Krüger: Der Idealfall ist sicher gegeben, wenn wir einen Generalsekretär haben, der auch stark projektbezogen denkt – und dieses Glück haben wir mit Christian Höppner. Ob er deswegen unmittelbare Zuständigkeiten für die Projekte haben kann, ist damit nicht unbedingt gesagt. Unter dem Gesichtspunkt der engstmöglichen Verbindung von Dachverband und Projektgesellschaft wäre dies allerdings der Idealzustand. Das Präsidium hat intensiv darüber diskutiert, welche Lehren aus den Erfahrungen von zwei Ausschreibungsverfahren und zwei Jahren Tätigkeit eines künstlerischen Geschäftsführers gezogen werden können beziehungsweise müssen. Darüber möchten wir vor einer Wiederholung der Ausschreibung, und das heißt, möglichst vor der nächsten Sitzung des Aufsichtsrates Ende März, mit dem Bundesbeauftragten für Kultur und Medien als federführendem Haus für die öffentlichen Geldgeber sprechen.
: Sie plädieren persönlich für die bisherige Variante, für den künstlerischen Geschäftsführer?
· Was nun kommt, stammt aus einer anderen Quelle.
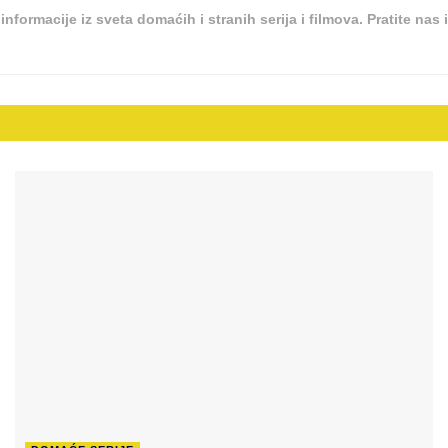
e informacije iz sveta domaćih i stranih serija i filmova. Pratite 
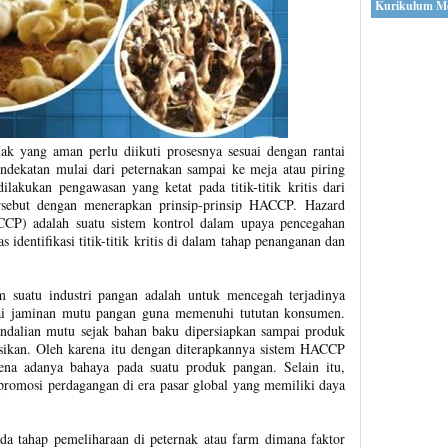
Kurikulum M
ak yang aman perlu diikuti prosesnya sesuai dengan rantai
dekatan mulai dari peternakan sampai ke meja atau piring
lakukan pengawasan yang ketat pada titik-titik kritis dari
tersebut dengan menerapkan prinsip-prinsip HACCP. Hazard
ACCP) adalah suatu sistem kontrol dalam upaya pencegahan
 identifikasi titik-titik kritis di dalam tahap penanganan dan
suatu industri pangan adalah untuk mencegah terjadinya
gai jaminan mutu pangan guna memenuhi tututan konsumen.
ndalian mutu sejak bahan baku dipersiapkan sampai produk
busikan. Oleh karena itu dengan diterapkannya sistem HACCP
na adanya bahaya pada suatu produk pangan. Selain itu,
promosi perdagangan di era pasar global yang memiliki daya
ada tahap pemeliharaan di peternak atau farm dimana faktor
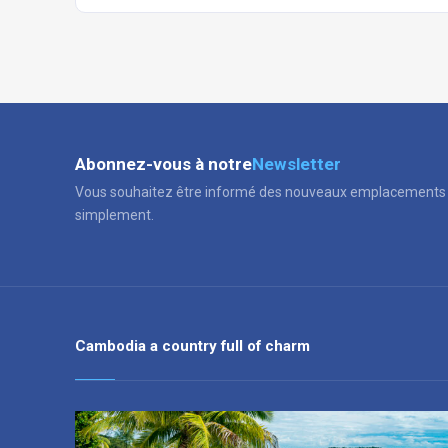
Abonnez-vous à notre
Newsletter
Vous souhaitez être informé des nouveaux emplacements 
simplement.
Cambodia a country full of charm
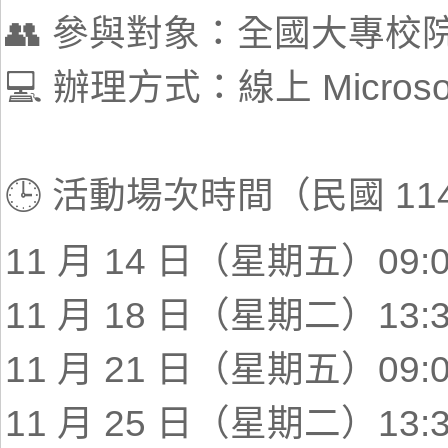
👥 參與對象：全國大專校
💻 辦理方式：線上 Microsof
🕒 活動場次時間（民國 11
11 月 14 日（星期五）09:0
11 月 18 日（星期二）13:3
11 月 21 日（星期五）09:0
11 月 25 日（星期二）13:3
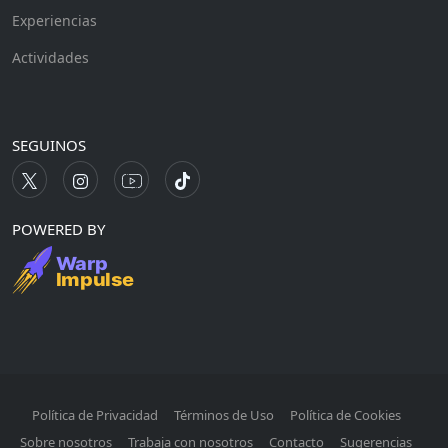
Experiencias
Actividades
SEGUINOS
POWERED BY
Política de Privacidad
Términos de Uso
Política de Cookies
Sobre nosotros
Trabaja con nosotros
Contacto
Sugerencias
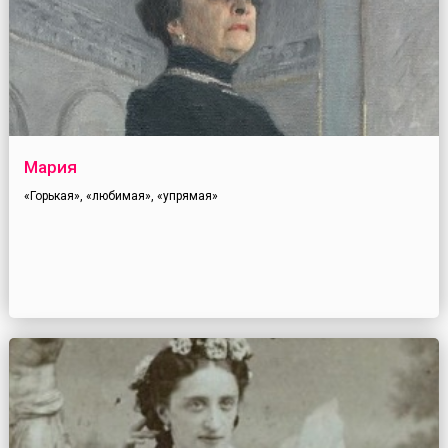
Мария
«Горькая», «любимая», «упрямая»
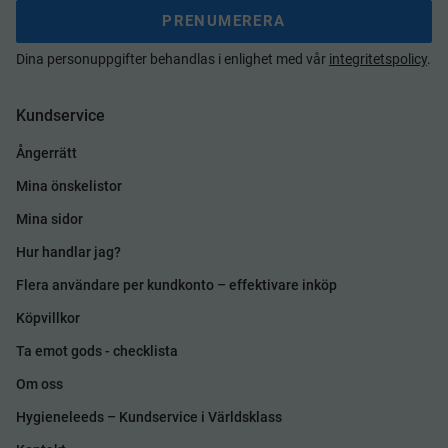
PRENUMERERA
Dina personuppgifter behandlas i enlighet med vår
integritetspolicy
.
Kundservice
Ångerrätt
Mina önskelistor
Mina sidor
Hur handlar jag?
Flera användare per kundkonto – effektivare inköp
Köpvillkor
Ta emot gods - checklista
Om oss
Hygieneleeds – Kundservice i Världsklass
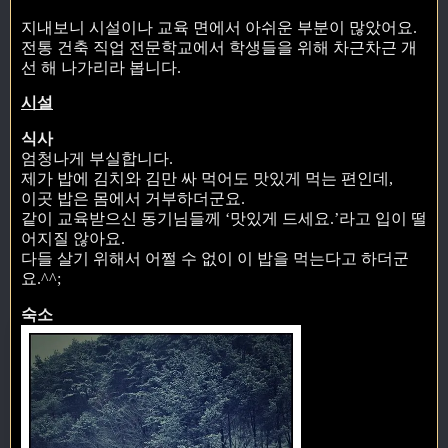
지내보니 시설이나 교육 면에서 아쉬운 부분이 많았어요.
전통 건축 직업 전문학교에서 학생들을 위해 차근차근 개
선 해 나가리라 봅니다.
시설
식사
엄청나게 부실합니다.
제가 밥에 김치와 김만 싸 먹어도 맛있게 먹는 편인데,
이곳 밥은 몸에서 거부하더군요.
같이 교육받으신 동기님들께 ‘맛있게 드세요.’라고 입이 떨
어지질 않아요.
다들 살기 위해서 어쩔 수 없이 이 밥을 먹는다고 하더군
요.^^;
숙소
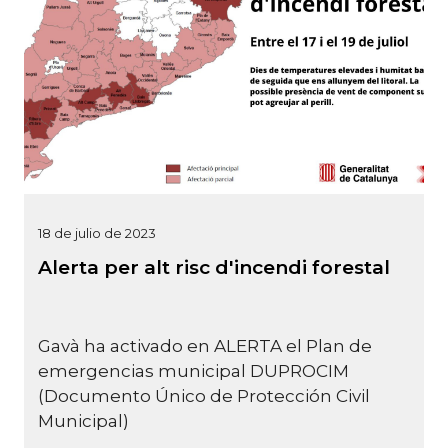
18 de julio de 2023
Alerta per alt risc d'incendi forestal
Gavà ha activado en ALERTA el Plan de
emergencias municipal DUPROCIM
(Documento Único de Protección Civil
Municipal)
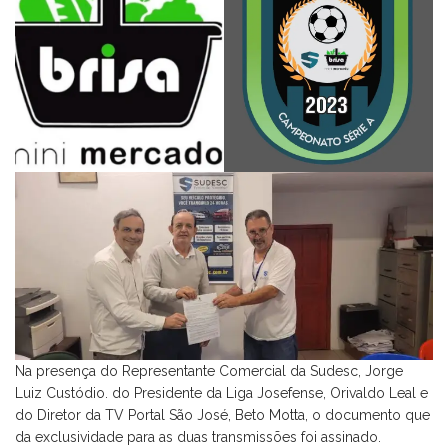
Na presença do Representante Comercial da Sudesc, Jorge
Luiz Custódio. do Presidente da Liga Josefense, Orivaldo Leal e
do Diretor da TV Portal São José, Beto Motta, o documento que
da exclusividade para as duas transmissões foi assinado.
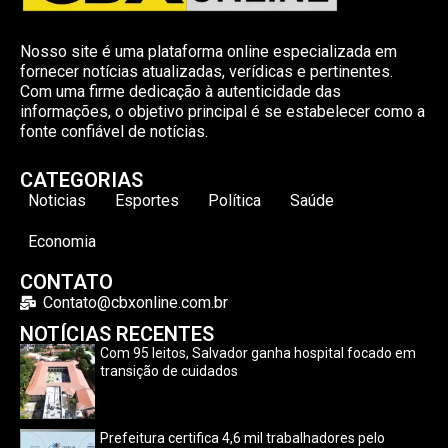
Nosso site é uma plataforma online especializada em
fornecer notícias atualizadas, verídicas e pertinentes.
Com uma firme dedicação à autenticidade das
informações, o objetivo principal é se estabelecer como a
fonte confiável de notícias.
CATEGORIAS
Noticias
Esportes
Política
Saúde
Economia
CONTATO
Contato@cbxonline.com.br
NOTÍCIAS RECENTES
Com 95 leitos, Salvador ganha hospital focado em
transição de cuidados
Prefeitura certifica 4,6 mil trabalhadores pelo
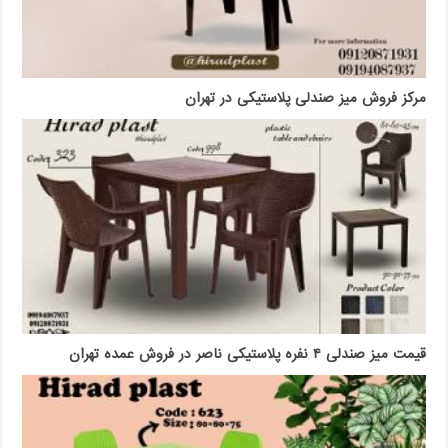
مرکز فروش میز صندلی پلاستیکی در تهران
قیمت میز صندلی ۴ نفره پلاستیکی ناصر در فروش عمده تهران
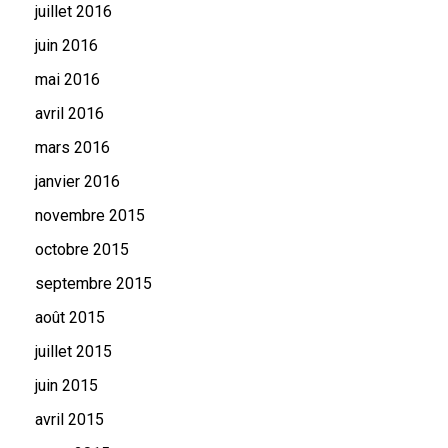
juillet 2016
juin 2016
mai 2016
avril 2016
mars 2016
janvier 2016
novembre 2015
octobre 2015
septembre 2015
août 2015
juillet 2015
juin 2015
avril 2015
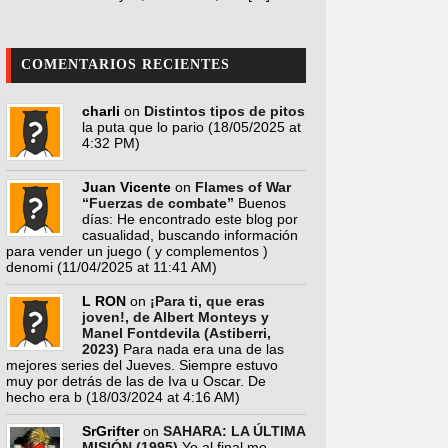
COMENTARIOS RECIENTES
charli
on
Distintos tipos de pitos
la puta que lo pario
(18/05/2025 at
4:32 PM)
Juan Vicente
on
Flames of War
“Fuerzas de combate”
Buenos
días: He encontrado este blog por
casualidad, buscando información
para vender un juego ( y complementos )
denomi
(11/04/2025 at 11:41 AM)
L RON
on
¡Para ti, que eras
joven!, de Albert Monteys y
Manel Fontdevila (Astiberri,
2023)
Para nada era una de las
mejores series del Jueves. Siempre estuvo
muy por detrás de las de Iva u Oscar. De
hecho era b
(18/03/2024 at 4:16 AM)
SrGrifter
on
SAHARA: LA ÚLTIMA
MISIÓN (1995)
Yo al final me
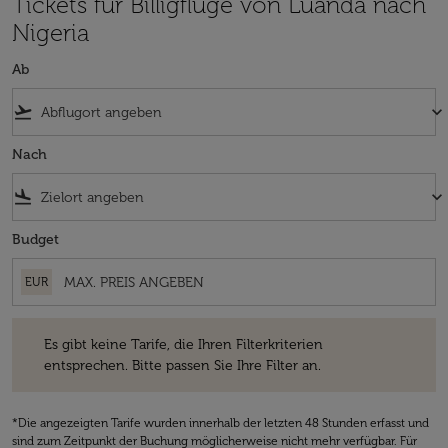
Tickets für Billigflüge von Luanda nach
Nigeria
Ab
flight_takeoff
keyboard_arrow_down
Nach
flight_land
keyboard_arrow_down
Budget
EUR
Es gibt keine Tarife, die Ihren Filterkriterien entsprechen. Bitte passe
Es gibt keine Tarife, die Ihren Filterkriterien
entsprechen. Bitte passen Sie Ihre Filter an.
*Die angezeigten Tarife wurden innerhalb der letzten 48 Stunden erfasst und
sind zum Zeitpunkt der Buchung möglicherweise nicht mehr verfügbar. Für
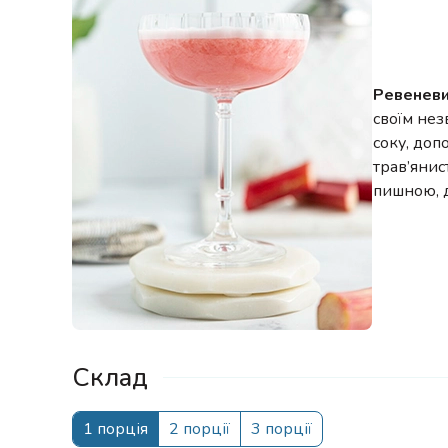
Ревенев
своїм не
соку, доп
трав’янис
пишною, д
Склад
1 порція
2 порції
3 порції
Krüger: Es wäre ein Fehler, im Rückblick pauschal zu sagen, die letzten zwei Jahre seien ein Misserfolg. Es ist aber nicht zu leugnen, dass es Optimierungsbedarf gibt, für den man unterschiedliche Lösungswege sehen kann. Dennoch bin ich ganz zuversichtlich, dass wir uns bald gemeinsam mit unseren Partnern über eine gute Lösung freuen werden und zum Reden über Projekte zurückkehren können.
: Welche Vorhaben sind für Sie in der nächsten Zeit wichtig?
Krüger: Ich sehe mich als denjenigen, der das zu kanalisieren und zu bündeln hat, was aus diesem immerhin neunzehnköpfigen Präsidium einerseits, aus der GmbH mit ihrem auch großen künstlerischen Potenzial andererseits, an Anregnungen kommt.
Die Europäische Ensemble-Akademie, welche wir mit erheblichen Mitteln der Kulturstiftung des Bundes und in Zusammenarbeit mit dem Auswärtigen Amt sowie mit vorbereitender Unterstützung des BKM anlässlich der EU-Ratspräsidentschaft durchführen, stellt für die GmbH eine große Herausforderung dar.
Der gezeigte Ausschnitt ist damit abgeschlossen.